The President cited many statistics that show that some Africa countries are growing and could become better trade partners. But let’s be honest – growing from a low base is one thing. Large enough to matter is another. Either call that $33 billion foreign aid and try to give it in ways that will reward and promote less corruption and more democracy and enterprise – or call it trade promotion and give it somewhere that is more apt to bring a strong return in US trade and employment. The last I checked we still have a huge national debt, a slowly growing economy,  and little room to employ precious national  resources inefficiently. 


  1. Dear LSD. Your numbers always provide a welcome beam of light on erstwhile obscure subjects—particularly when the subject is spoken of by pols who either are uninformed or spinning or both. Here’s another perspective.
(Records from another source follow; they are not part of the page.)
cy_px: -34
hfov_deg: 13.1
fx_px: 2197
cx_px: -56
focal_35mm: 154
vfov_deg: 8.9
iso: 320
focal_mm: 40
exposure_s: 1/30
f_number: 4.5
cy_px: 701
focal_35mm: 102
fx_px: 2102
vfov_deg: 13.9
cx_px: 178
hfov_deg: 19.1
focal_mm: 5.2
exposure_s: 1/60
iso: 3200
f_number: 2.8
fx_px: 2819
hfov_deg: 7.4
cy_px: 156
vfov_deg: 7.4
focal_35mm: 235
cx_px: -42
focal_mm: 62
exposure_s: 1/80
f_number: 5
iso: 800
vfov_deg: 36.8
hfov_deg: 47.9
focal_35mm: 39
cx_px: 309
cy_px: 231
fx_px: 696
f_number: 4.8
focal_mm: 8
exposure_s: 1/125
    Bloomberg Biz Week’s last issue contained a good article on China’s investments in Africa, mostly for natural resources, but further explained China’s objective of penetrating Africa’s growing middle class and purchasing power for consumer goods. China’s longer view on Africa is that it will strengthen China’s global strategic/competitive position since its own economy could support economic growth only so far. Expansion into foreign markets would provide extra growth (China, Japan, Asia, etc. are known for honing long-term views/strategies). China believes growing its consumer investment in Africa in low-cost brands will position it as stronger global player—emerging into “bigger, richer, and tougher markets . . . Understanding that, for the remainder of the century, the bulk of global population growth will take place in Africa, China is making a long bet on the emergence of vibrant, high-consuming middle classes there, and with each year this wager is looking smarter and smarter.”
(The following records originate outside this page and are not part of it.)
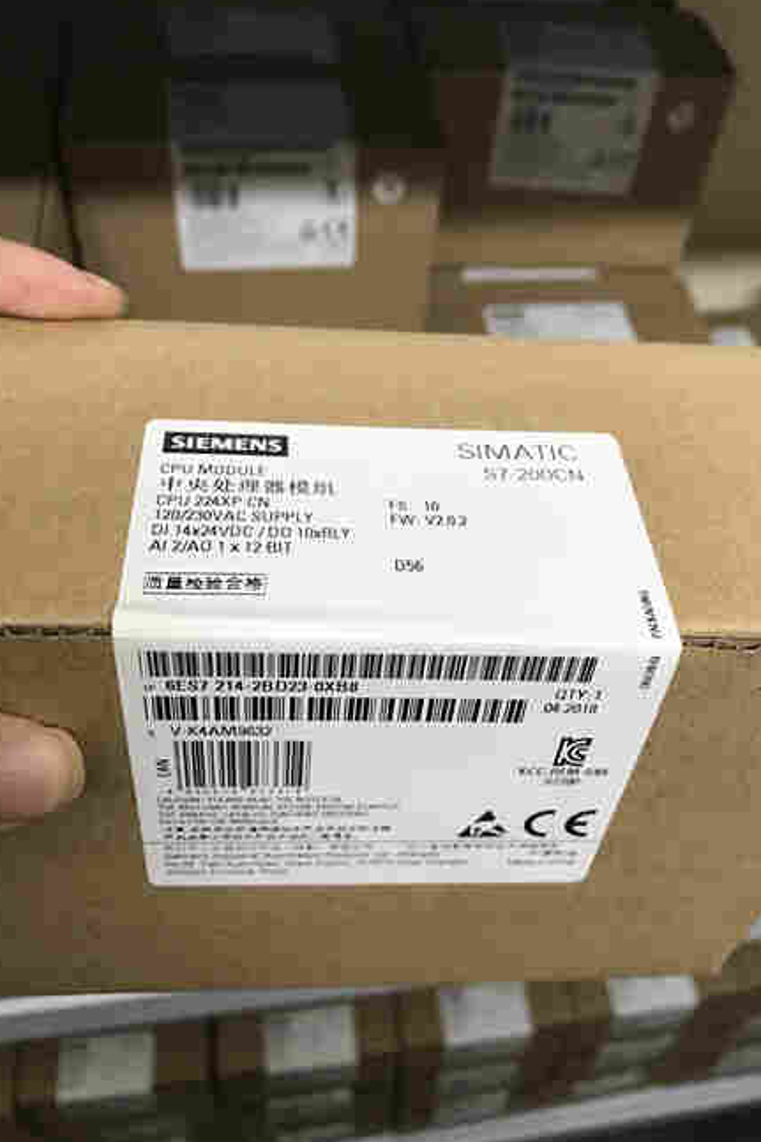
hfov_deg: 43.5
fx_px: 952
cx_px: 415
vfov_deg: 61.9
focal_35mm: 30
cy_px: 581
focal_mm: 3.99
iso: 40
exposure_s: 1/33
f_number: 1.8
    The article further pointed out that Africa could be a growing market for U.S. education because of Africa’s growing demand for education as “enrollment in secondary schools jumped 48 percent in sub-Saharan Africa from 2000 to 2008; higher-education rates grew 80 percent.” Electric power generation is another growing market—Power Africa, a 2012 Obummer initiative, “aims to double the African electricity supply, by adding 10,000 megawatts to production. A recent Senate bill proposes doubling that goal.”
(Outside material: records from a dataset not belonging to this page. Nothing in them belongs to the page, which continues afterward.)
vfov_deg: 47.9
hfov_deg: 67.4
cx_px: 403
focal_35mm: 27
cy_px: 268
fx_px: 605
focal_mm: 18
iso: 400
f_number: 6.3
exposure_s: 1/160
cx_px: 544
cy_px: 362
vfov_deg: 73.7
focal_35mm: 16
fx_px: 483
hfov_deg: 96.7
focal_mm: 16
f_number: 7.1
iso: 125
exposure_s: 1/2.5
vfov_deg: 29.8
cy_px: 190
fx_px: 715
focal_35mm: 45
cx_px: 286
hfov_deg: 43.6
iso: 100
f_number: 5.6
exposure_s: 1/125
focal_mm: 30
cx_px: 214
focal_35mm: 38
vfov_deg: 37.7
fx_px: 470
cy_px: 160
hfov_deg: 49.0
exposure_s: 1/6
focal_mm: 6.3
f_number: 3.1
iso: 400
    Africa might not be a good relative market for U.S. goods/services now, but it does possess considerable potential. Waiting for corruption to subside and per capita income to increase before targeting African markets allows global competitors to create formidable barriers to entry.

    1. Thanks Charles. It is true that waiting has a price. It is also true the Africa has made some strides. But I would trust the business people when it comes to deciding how much they want to risk and where. If GE wants to triple in Africa I am all for it. But given the tiny medium terms gains for our country, I am not convinced that we need to use the people's money to help GE enlarge their foot print. In terms of waiting, I think we can wait and not lose much. China is there because they want to barter for energy. China is there because they are a low price low value producer. That doesn't mean we should be there.Furthermore it isn't clear that China is right. I'd like to see how that goes for them. There is so much that needs to be done in Africa in the way of infrastructure development, security, safety, rule of law, democracy and so on -- I'd rather see us help them in ways that directly address these huge obstacles in the way of foreign aid than raise expectations of business people that Africa is a great place to do business.

  2. Yeah, I don't have much use for the kind of "foreign aid" we dole out.....the kind with no strings attached. The despots who rule most of those African, Central American, South American, and Asian countries wind up with large Swiss bank accounts and their people remain dirt poor.